The US-based watchdog receives an overwhelming amount of its funding through US government grants with several other Western countries contributing on a smaller scale, according to the latest financial statements posted on the body's website.
Serbia, Montenegro downgraded
The report also downgraded Serbia, controlled by former ultra-nationalist Aleksandar Vucic, and Montenegro under long-ruling strongman Milo Djukanovic. Both of these countries aspire to join the European Union.
Freedom House reported that "years of increasing state capture, abuse of power, and strongman tactics employed by Aleksandar Vucic in Serbia and Milo Djukanovic in Montenegro have tipped those countries over the edge" into hybrid regimes.
The group also decried a "frontal assault" Poland's judiciary, saying that the ruling PiS party had violated the country's constitution, rigged the appointment process for judges, set up a partisan disciplinary system for them, and then started punishing individual judges opposing such moves.
"Leaks from August 2019 exposed the involvement of the [Polish] Ministry of Justice in a coordinated online harassment campaign, leaving no doubt about the ruling party's willingness to persecute any and all critical judges," they said.
Read more: Report on democracy setbacks singles out US, India
Warning against China
In their recommendations, the group called for EU funding to be attached to respecting values such as rule of law and free press.

-- GIVEN INFORMATION --
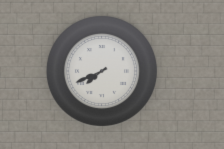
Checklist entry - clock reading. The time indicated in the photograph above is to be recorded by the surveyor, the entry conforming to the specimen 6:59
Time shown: 7:41
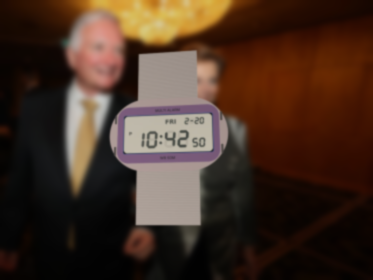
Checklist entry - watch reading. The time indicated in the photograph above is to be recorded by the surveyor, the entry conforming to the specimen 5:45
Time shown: 10:42
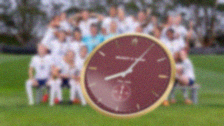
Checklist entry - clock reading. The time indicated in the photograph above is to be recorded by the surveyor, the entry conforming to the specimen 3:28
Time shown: 8:05
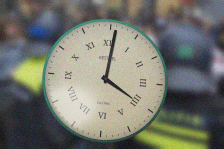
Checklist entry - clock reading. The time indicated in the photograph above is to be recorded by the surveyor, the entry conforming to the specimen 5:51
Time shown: 4:01
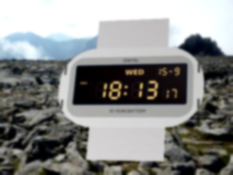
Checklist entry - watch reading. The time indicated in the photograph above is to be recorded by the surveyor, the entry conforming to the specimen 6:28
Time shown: 18:13
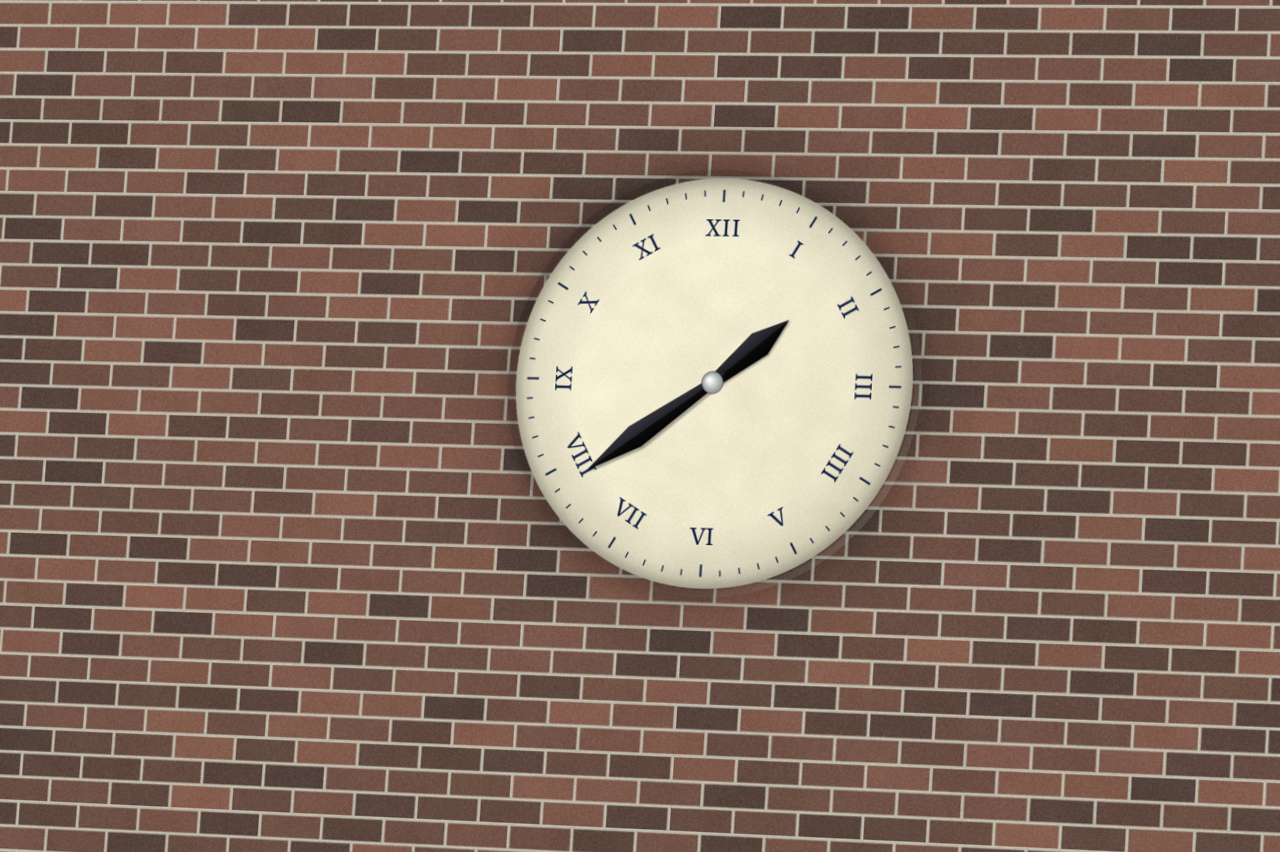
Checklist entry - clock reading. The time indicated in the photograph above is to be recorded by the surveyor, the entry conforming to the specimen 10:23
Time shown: 1:39
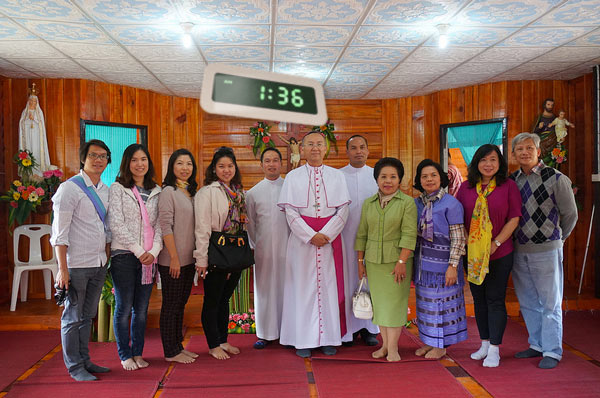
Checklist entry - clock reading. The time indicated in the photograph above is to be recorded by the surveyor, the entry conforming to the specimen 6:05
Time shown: 1:36
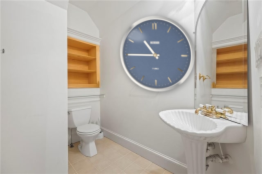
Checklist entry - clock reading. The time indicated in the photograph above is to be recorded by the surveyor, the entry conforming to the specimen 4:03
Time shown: 10:45
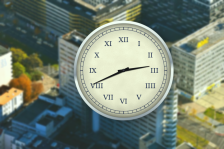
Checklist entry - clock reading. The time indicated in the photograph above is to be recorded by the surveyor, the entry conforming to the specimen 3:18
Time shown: 2:41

-- WHAT THE EXERCISE ASKS --
Please rewrite the stretch of the passage on the Freedom House report that begins at "Serbia, Montenegro downgraded" and stops after "the European Union.", swapping "strongman" for "leader". Work only from the passage on the Freedom House report.

-- EXERCISE RESPONSE --
Serbia, Montenegro downgraded
The report also downgraded Serbia, controlled by former ultra-nationalist Aleksandar Vucic, and Montenegro under long-ruling leader Milo Djukanovic. Both of these countries aspire to join the European Union.